## Recorded information
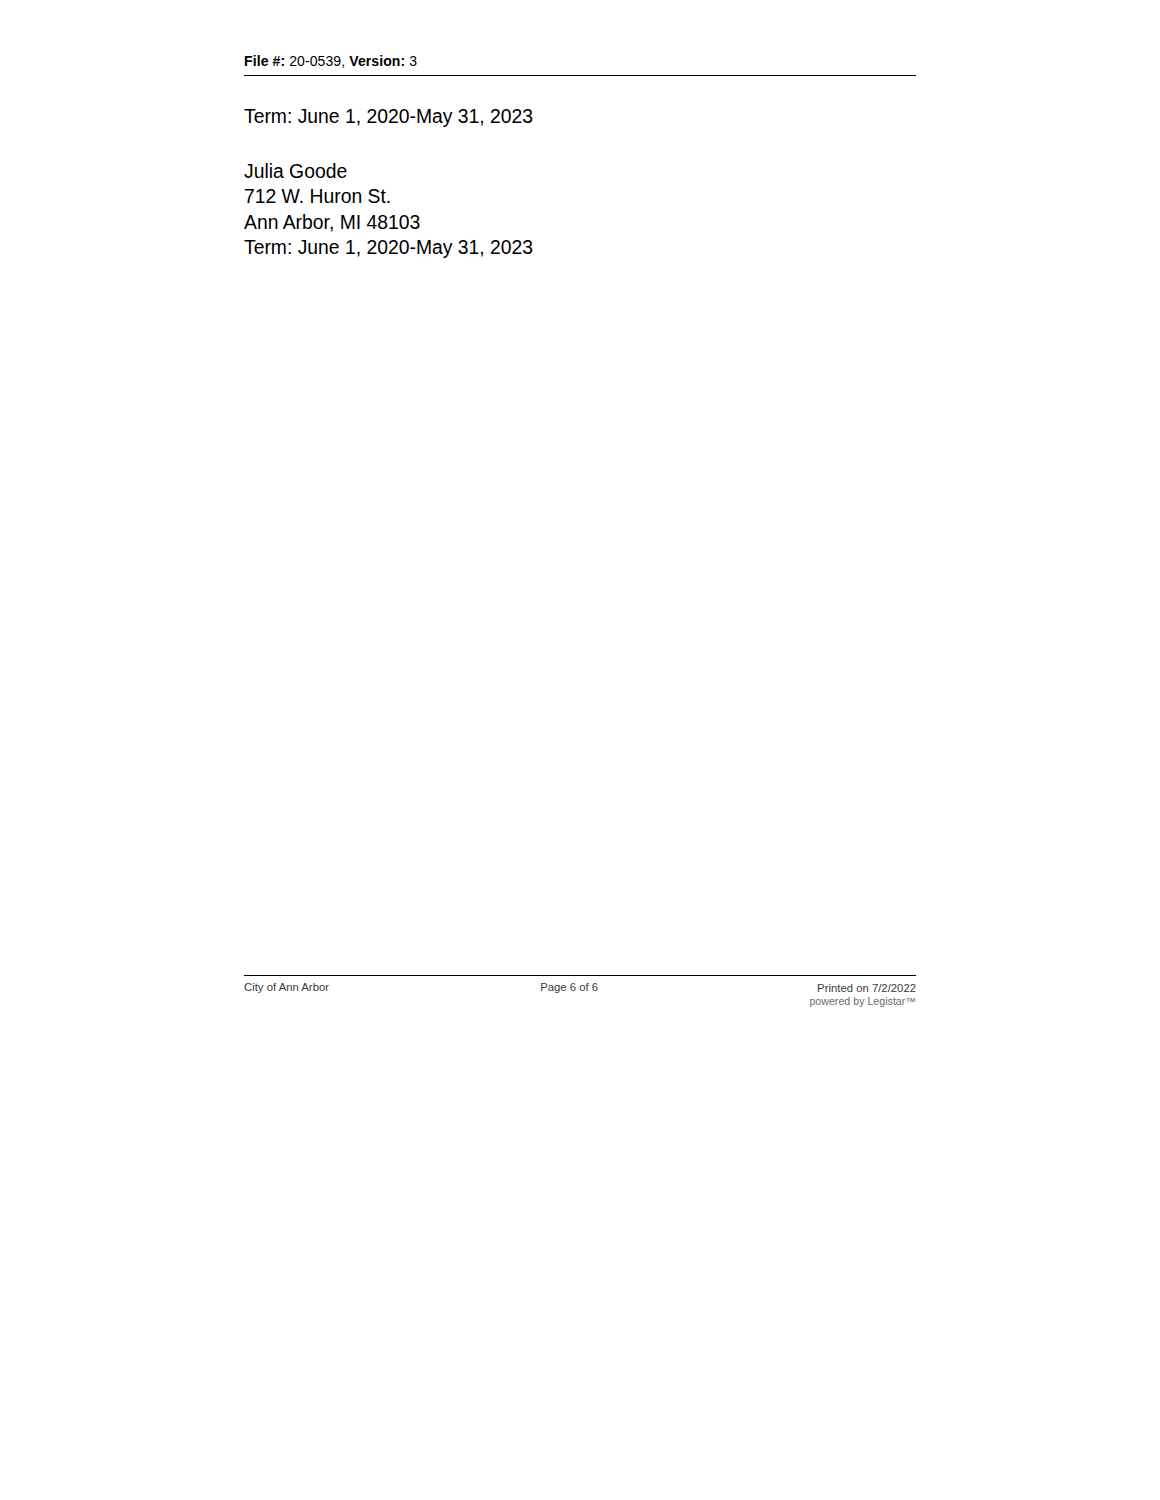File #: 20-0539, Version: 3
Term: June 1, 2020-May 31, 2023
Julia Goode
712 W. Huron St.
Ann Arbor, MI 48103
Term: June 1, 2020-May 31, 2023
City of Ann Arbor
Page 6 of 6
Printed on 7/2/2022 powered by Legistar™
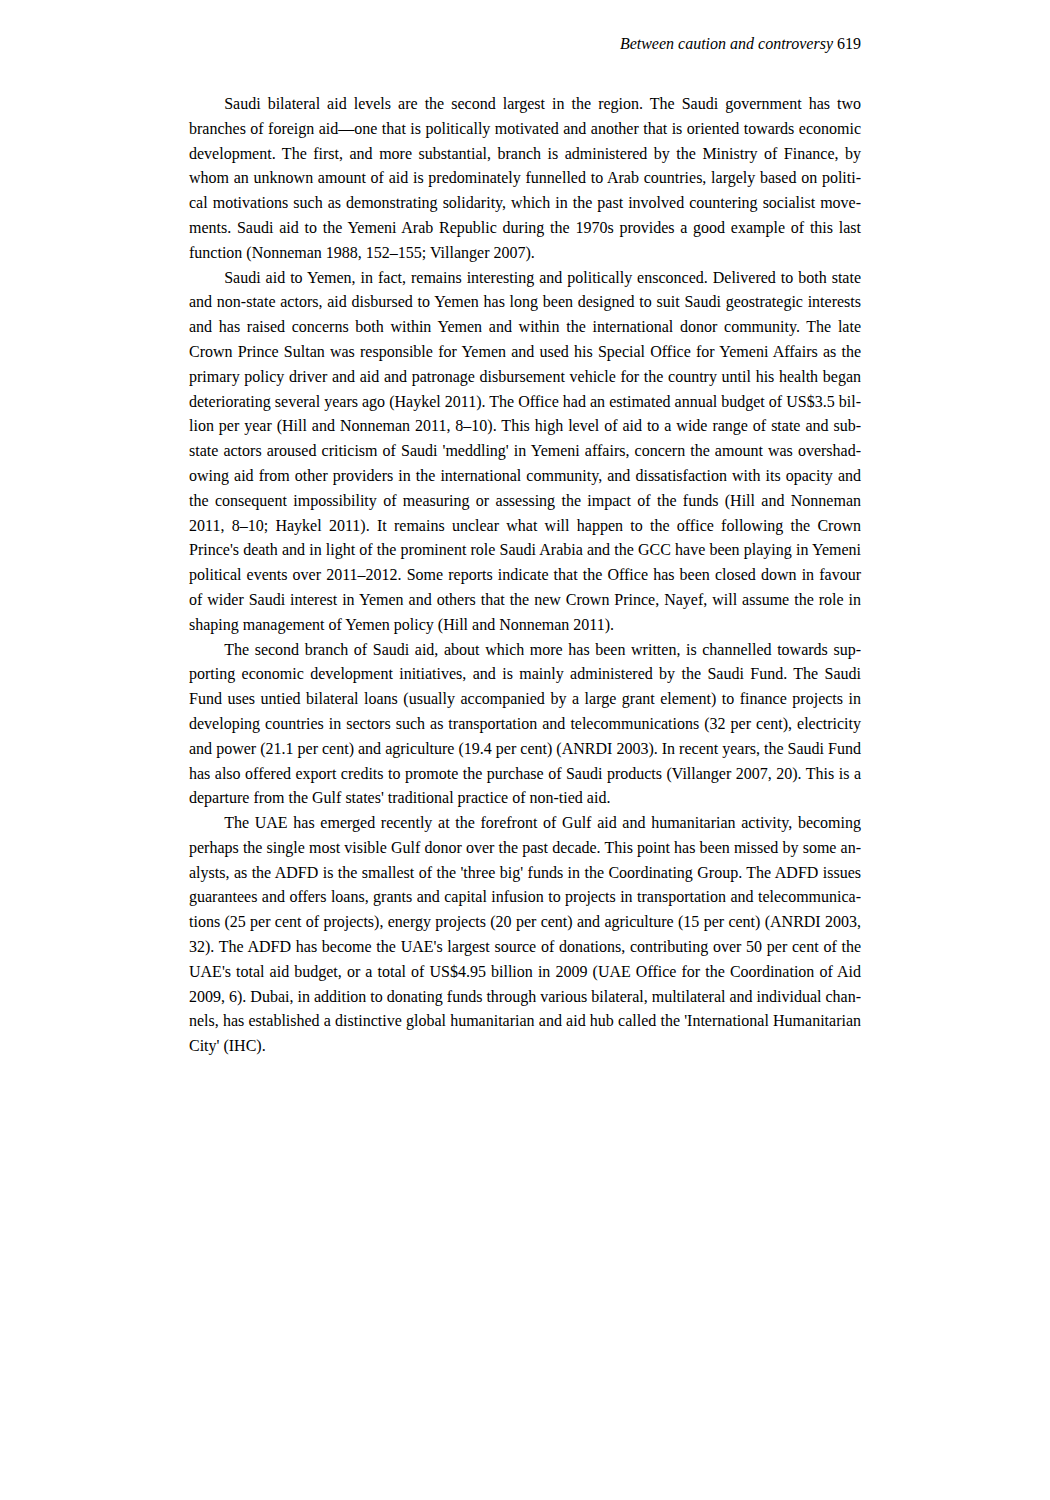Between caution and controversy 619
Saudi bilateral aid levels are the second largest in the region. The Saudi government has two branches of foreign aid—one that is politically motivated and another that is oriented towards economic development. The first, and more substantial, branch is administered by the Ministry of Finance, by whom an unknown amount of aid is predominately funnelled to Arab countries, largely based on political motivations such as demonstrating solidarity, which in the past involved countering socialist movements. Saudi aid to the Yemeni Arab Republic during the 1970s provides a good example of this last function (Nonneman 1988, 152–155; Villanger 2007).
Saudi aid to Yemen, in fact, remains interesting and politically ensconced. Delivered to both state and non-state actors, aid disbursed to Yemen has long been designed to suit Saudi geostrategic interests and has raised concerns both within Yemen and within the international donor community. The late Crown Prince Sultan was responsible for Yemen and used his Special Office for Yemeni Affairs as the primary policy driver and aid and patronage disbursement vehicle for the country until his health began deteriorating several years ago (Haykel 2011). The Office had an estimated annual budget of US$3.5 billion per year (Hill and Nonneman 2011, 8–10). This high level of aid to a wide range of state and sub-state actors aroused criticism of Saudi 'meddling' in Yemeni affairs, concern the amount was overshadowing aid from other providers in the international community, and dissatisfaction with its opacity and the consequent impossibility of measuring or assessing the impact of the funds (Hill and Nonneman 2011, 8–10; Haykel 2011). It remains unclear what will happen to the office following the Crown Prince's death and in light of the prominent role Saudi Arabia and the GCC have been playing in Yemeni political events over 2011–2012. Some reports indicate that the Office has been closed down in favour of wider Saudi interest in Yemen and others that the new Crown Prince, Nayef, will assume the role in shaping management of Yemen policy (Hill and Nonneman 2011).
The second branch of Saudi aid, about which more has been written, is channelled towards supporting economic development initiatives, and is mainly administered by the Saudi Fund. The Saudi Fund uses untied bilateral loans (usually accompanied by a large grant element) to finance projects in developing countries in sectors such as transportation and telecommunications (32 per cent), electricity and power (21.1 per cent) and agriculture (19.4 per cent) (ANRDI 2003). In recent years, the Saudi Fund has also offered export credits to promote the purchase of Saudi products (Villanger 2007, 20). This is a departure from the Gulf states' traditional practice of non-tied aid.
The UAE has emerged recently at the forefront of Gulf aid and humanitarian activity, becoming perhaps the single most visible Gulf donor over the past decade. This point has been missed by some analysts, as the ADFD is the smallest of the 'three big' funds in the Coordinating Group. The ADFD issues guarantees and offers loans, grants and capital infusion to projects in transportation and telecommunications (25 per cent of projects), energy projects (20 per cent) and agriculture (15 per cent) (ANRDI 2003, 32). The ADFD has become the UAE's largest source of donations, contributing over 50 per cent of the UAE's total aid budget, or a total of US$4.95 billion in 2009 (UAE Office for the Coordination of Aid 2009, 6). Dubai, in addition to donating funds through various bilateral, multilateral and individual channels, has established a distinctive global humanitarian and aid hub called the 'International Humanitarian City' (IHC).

## Task requirements
Nothing but an exact copy belongs in the answer: the lines from the top of the records through the line containing "Between caution and controversy 619", minus the pictures.

## Written answer
File #: 20-0539, Version: 3
Term: June 1, 2020-May 31, 2023
Julia Goode
712 W. Huron St.
Ann Arbor, MI 48103
Term: June 1, 2020-May 31, 2023
City of Ann Arbor
Page 6 of 6
Printed on 7/2/2022 powered by Legistar™
Between caution and controversy 619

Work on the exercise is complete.